The download of my daily (almost) thoughts and ruminations.

Sunday, March 04, 2007

Historical Study, Value or Myth?

It's crazy to do two posts in one day but my mind is overflowing with what I've seen in the last few days and how I need to document it, so I decided to parse it up. This is the second parse (I know I'm not using this word appropriately but I like the sound of it so, tough.)

This is Andy Warhol's version of what Mt. Vesuvius, found in the south of Italy, must have looked like as it spewed lava and ash over the countryside over 2,000 years ago. Of course, no one will ever know what it actually looked like because all the eye witnesses (or at least those in Pompeii) perished under tons of ash. Doesn't it always seem strange how something that weighs nothing (meaning ash) can actually weigh tons if there is enough of it? Anyway, there was enough of it to completely cover this community for centuries.

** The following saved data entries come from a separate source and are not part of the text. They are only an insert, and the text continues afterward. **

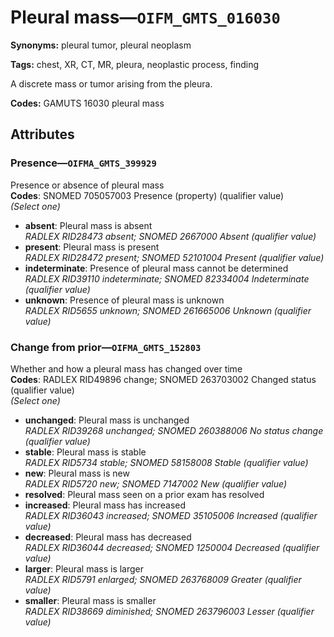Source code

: # Pleural mass—`OIFM_GMTS_016030`

**Synonyms:** pleural tumor, pleural neoplasm

**Tags:** chest, XR, CT, MR, pleura, neoplastic process, finding

A discrete mass or tumor arising from the pleura.

**Codes:** GAMUTS 16030 pleural mass

## Attributes

### Presence—`OIFMA_GMTS_399929`

Presence or absence of pleural mass  
**Codes**: SNOMED 705057003 Presence (property) (qualifier value)  
*(Select one)*

- **absent**: Pleural mass is absent  
_RADLEX RID28473 absent; SNOMED 2667000 Absent (qualifier value)_
- **present**: Pleural mass is present  
_RADLEX RID28472 present; SNOMED 52101004 Present (qualifier value)_
- **indeterminate**: Presence of pleural mass cannot be determined  
_RADLEX RID39110 indeterminate; SNOMED 82334004 Indeterminate (qualifier value)_
- **unknown**: Presence of pleural mass is unknown  
_RADLEX RID5655 unknown; SNOMED 261665006 Unknown (qualifier value)_

### Change from prior—`OIFMA_GMTS_152803`

Whether and how a pleural mass has changed over time  
**Codes**: RADLEX RID49896 change; SNOMED 263703002 Changed status (qualifier value)  
*(Select one)*

- **unchanged**: Pleural mass is unchanged  
_RADLEX RID39268 unchanged; SNOMED 260388006 No status change (qualifier value)_
- **stable**: Pleural mass is stable  
_RADLEX RID5734 stable; SNOMED 58158008 Stable (qualifier value)_
- **new**: Pleural mass is new  
_RADLEX RID5720 new; SNOMED 7147002 New (qualifier value)_
- **resolved**: Pleural mass seen on a prior exam has resolved  
- **increased**: Pleural mass has increased  
_RADLEX RID36043 increased; SNOMED 35105006 Increased (qualifier value)_
- **decreased**: Pleural mass has decreased  
_RADLEX RID36044 decreased; SNOMED 1250004 Decreased (qualifier value)_
- **larger**: Pleural mass is larger  
_RADLEX RID5791 enlarged; SNOMED 263768009 Greater (qualifier value)_
- **smaller**: Pleural mass is smaller  
_RADLEX RID38669 diminished; SNOMED 263796003 Lesser (qualifier value)_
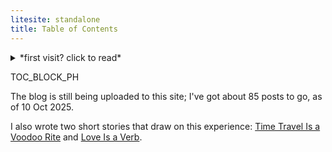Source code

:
 ```yaml
---
litesite: standalone
title: Table of Contents
---
```

<details>
<summary>
*first visit? click to read*
</summary>

>My eldest child has a brain tumor.

Those were the first words of my second-ever blog post back in 2006. I'd started the blog as a place to store ideas and random musings, but it soon became The Cancer Blog, read by friends and family and very many strangers around the globe. It ended up a treasure trove of blow-by-blow reporting I've been grateful to have ever since. 

After my daughter died, I eventually took the blog down; I created an anonymized site, *Sadie's Brain Tumor*, to share the medical details. But I think it's precisely the personal that helped me when we were in the thick of things. I felt less alone because other people shared not just their MRIs and symptoms, but their days and nights and grief. If you're going through someone's cancer, I hope this journal helps you feel less alone, too.

Her actual name was Meghan, by the way.

</details>

TOC_BLOCK_PH

<aside class="construction">

The blog is still being uploaded to this site; I've got about 85 posts to go, as of 10 Oct 2025.

</aside>

I also wrote two short stories that draw on this experience: [Time Travel Is a Voodoo Rite](DOMAIN_URL_PHstories/time-travel-voodoo-rite/) and [Love Is a Verb](DOMAIN_URL_PHstories/love-is-verb/).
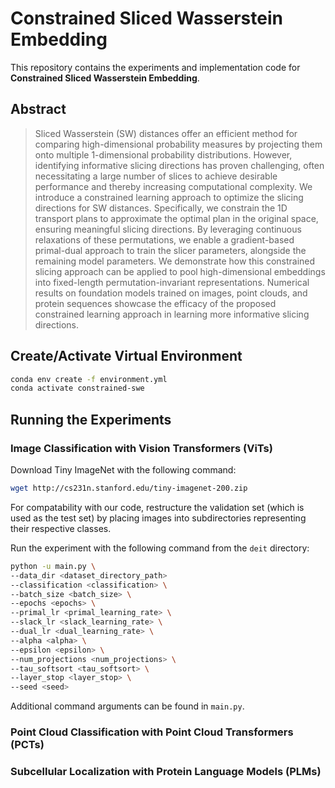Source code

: # Constrained Sliced Wasserstein Embedding

This repository contains the experiments and implementation code for **Constrained Sliced Wasserstein Embedding**.

## Abstract

> Sliced Wasserstein (SW) distances offer an efficient method for comparing high-dimensional probability measures by projecting them onto multiple 1-dimensional probability distributions. However, identifying informative slicing directions has proven challenging, often necessitating a large number of slices to achieve desirable performance and thereby increasing computational complexity. We introduce a constrained learning approach to optimize the slicing directions for SW distances. Specifically, we constrain the 1D transport plans to approximate the optimal plan in the original space, ensuring meaningful slicing directions. By leveraging continuous relaxations of these permutations, we enable a gradient-based primal-dual approach to train the slicer parameters, alongside the remaining model parameters. We demonstrate how this constrained slicing approach can be applied to pool high-dimensional embeddings into fixed-length permutation-invariant representations. Numerical results on foundation models trained on images, point clouds, and protein sequences showcase the efficacy of the proposed constrained learning approach in learning more informative slicing directions.

## Create/Activate Virtual Environment
```bash
conda env create -f environment.yml
conda activate constrained-swe
```
   
## Running the Experiments


### Image Classification with Vision Transformers (ViTs)

Download Tiny ImageNet with the following command:

```bash
wget http://cs231n.stanford.edu/tiny-imagenet-200.zip
```

For compatability with our code, restructure the validation set (which is used as the test set) by placing images into subdirectories representing their respective classes.

Run the experiment with the following command from the `deit` directory:

```bash
python -u main.py \
--data_dir <dataset_directory_path>
--classification <classification> \
--batch_size <batch_size> \
--epochs <epochs> \
--primal_lr <primal_learning_rate> \
--slack_lr <slack_learning_rate> \
--dual_lr <dual_learning_rate> \
--alpha <alpha> \
--epsilon <epsilon> \
--num_projections <num_projections> \
--tau_softsort <tau_softsort> \
--layer_stop <layer_stop> \
--seed <seed>
```

Additional command arguments can be found in `main.py`.

### Point Cloud Classification with Point Cloud Transformers (PCTs)
    

### Subcellular Localization with Protein Language Models (PLMs) 
   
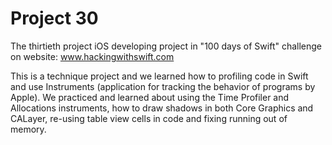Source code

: #  Project 30

The thirtieth project iOS developing project in "100 days of Swift" challenge on website: www.hackingwithswift.com

This is a technique project and we learned how to profiling code in Swift and use Instruments (application for tracking the behavior of programs by Apple). We practiced and learned about using the Time Profiler and Allocations instruments, how to draw shadows in both Core Graphics and CALayer, re-using table view cells in code and fixing running out of memory.
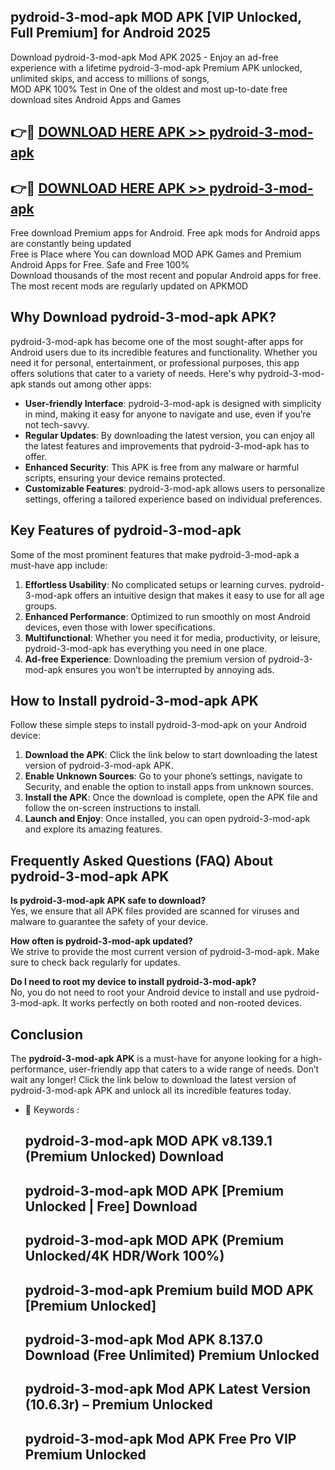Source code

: ## pydroid-3-mod-apk MOD APK [VIP Unlocked, Full Premium] for Android 2025

Download pydroid-3-mod-apk Mod APK 2025 - Enjoy an ad-free experience with a lifetime pydroid-3-mod-apk Premium APK unlocked, unlimited skips, and access to millions of songs,  
MOD APK 100% Test in One of the oldest and most up-to-date free download sites Android Apps and Games

## 👉🔴 [DOWNLOAD HERE APK >> pydroid-3-mod-apk](http://apps.freeplayer.one?title=pydroid-3-mod-apk&ref=19JAN)

## 👉🔴 [DOWNLOAD HERE APK >> pydroid-3-mod-apk](http://apps.freeplayer.one?title=pydroid-3-mod-apk&ref=19JAN)

Free download Premium apps for Android. Free apk mods for Android apps are constantly being updated  
Free is Place where You can download MOD APK Games and Premium Android Apps for Free. Safe and Free 100%  
Download thousands of the most recent and popular Android apps for free. The most recent mods are regularly updated on APKMOD

## Why Download pydroid-3-mod-apk APK?

pydroid-3-mod-apk has become one of the most sought-after apps for Android users due to its incredible features and functionality. Whether you need it for personal, entertainment, or professional purposes, this app offers solutions that cater to a variety of needs. Here's why pydroid-3-mod-apk stands out among other apps:

*   **User-friendly Interface**: pydroid-3-mod-apk is designed with simplicity in mind, making it easy for anyone to navigate and use, even if you’re not tech-savvy.
*   **Regular Updates**: By downloading the latest version, you can enjoy all the latest features and improvements that pydroid-3-mod-apk has to offer.
*   **Enhanced Security**: This APK is free from any malware or harmful scripts, ensuring your device remains protected.
*   **Customizable Features**: pydroid-3-mod-apk allows users to personalize settings, offering a tailored experience based on individual preferences.

## Key Features of pydroid-3-mod-apk

Some of the most prominent features that make pydroid-3-mod-apk a must-have app include:

1.  **Effortless Usability**: No complicated setups or learning curves. pydroid-3-mod-apk offers an intuitive design that makes it easy to use for all age groups.
2.  **Enhanced Performance**: Optimized to run smoothly on most Android devices, even those with lower specifications.
3.  **Multifunctional**: Whether you need it for media, productivity, or leisure, pydroid-3-mod-apk has everything you need in one place.
4.  **Ad-free Experience**: Downloading the premium version of pydroid-3-mod-apk ensures you won’t be interrupted by annoying ads.

## How to Install pydroid-3-mod-apk APK

Follow these simple steps to install pydroid-3-mod-apk on your Android device:

1.  **Download the APK**: Click the link below to start downloading the latest version of pydroid-3-mod-apk APK.
2.  **Enable Unknown Sources**: Go to your phone’s settings, navigate to Security, and enable the option to install apps from unknown sources.
3.  **Install the APK**: Once the download is complete, open the APK file and follow the on-screen instructions to install.
4.  **Launch and Enjoy**: Once installed, you can open pydroid-3-mod-apk and explore its amazing features.

## Frequently Asked Questions (FAQ) About pydroid-3-mod-apk APK

**Is pydroid-3-mod-apk APK safe to download?**  
Yes, we ensure that all APK files provided are scanned for viruses and malware to guarantee the safety of your device.

**How often is pydroid-3-mod-apk updated?**  
We strive to provide the most current version of pydroid-3-mod-apk. Make sure to check back regularly for updates.

**Do I need to root my device to install pydroid-3-mod-apk?**  
No, you do not need to root your Android device to install and use pydroid-3-mod-apk. It works perfectly on both rooted and non-rooted devices.

## Conclusion

The **pydroid-3-mod-apk APK** is a must-have for anyone looking for a high-performance, user-friendly app that caters to a wide range of needs. Don’t wait any longer! Click the link below to download the latest version of pydroid-3-mod-apk APK and unlock all its incredible features today.

*   🔑 Keywords :
    
    ## pydroid-3-mod-apk MOD APK v8.139.1 (Premium Unlocked) Download
    
    ## pydroid-3-mod-apk MOD APK \[Premium Unlocked | Free\] Download
    
    ## pydroid-3-mod-apk MOD APK (Premium Unlocked/4K HDR/Work 100%)
    
    ## pydroid-3-mod-apk Premium build MOD APK \[Premium Unlocked\]
    
    ## pydroid-3-mod-apk Mod APK 8.137.0 Download (Free Unlimited) Premium Unlocked
    
    ## pydroid-3-mod-apk Mod APK Latest Version (10.6.3r) – Premium Unlocked
    
    ## pydroid-3-mod-apk Mod APK Free Pro VIP Premium Unlocked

That is until someone began the long, arduous process of digging it out and restoring everything to the extent possible.

Just imagine, everything you are going to see here was completely buried and hidden (and protected) from the elements for all this time.
This leads me to wonder, what do we really learn by uncovering such a civilization? We appear to continue to go through all the same self-destructive tendencies regardless of how much we study our past. How much smarter does it really make us to study history? How has it changed our tendencies to hate and to fight and to act out the perverse sides of our human nature?

This is the point where I would like to hand this essay assignment to my college Western Civ class just to see if anyone has a thread of a good idea on this subject. Are we missing the boat because with all our teaching of the classical studies, we have missed the point by not teaching tolerance, respect and integrity? I realize this kind of teaching begins at home but it feels a little chicken and eggy if there is no reinforcement of these aspects of character in our education process. I won't even go down the television or Internet path.

I realize you could say, what has all this to do with Pompeii and its destruction by nature? So let me ask the question, just how different were the basics of life 2,000 years ago? Was there competition for power, was there envy of each other's possessions, was there a driving need to be a success (whatever that meant or means), were there political factions in all levels of the society with so much intolerance of others based on "religious" convictions, and most of all, was there a self-assurance of man's dominance over nature? I'm referring to that need to tempt nature when we truly are at its mercy, regardless of the extent of our research and study.

OK, I've had my say...

1 Comments:

At 4:49 PM, Blogger kara said...

That's what they get for setting up camp under an active volcano. Good thing WE know better. Heh Heh.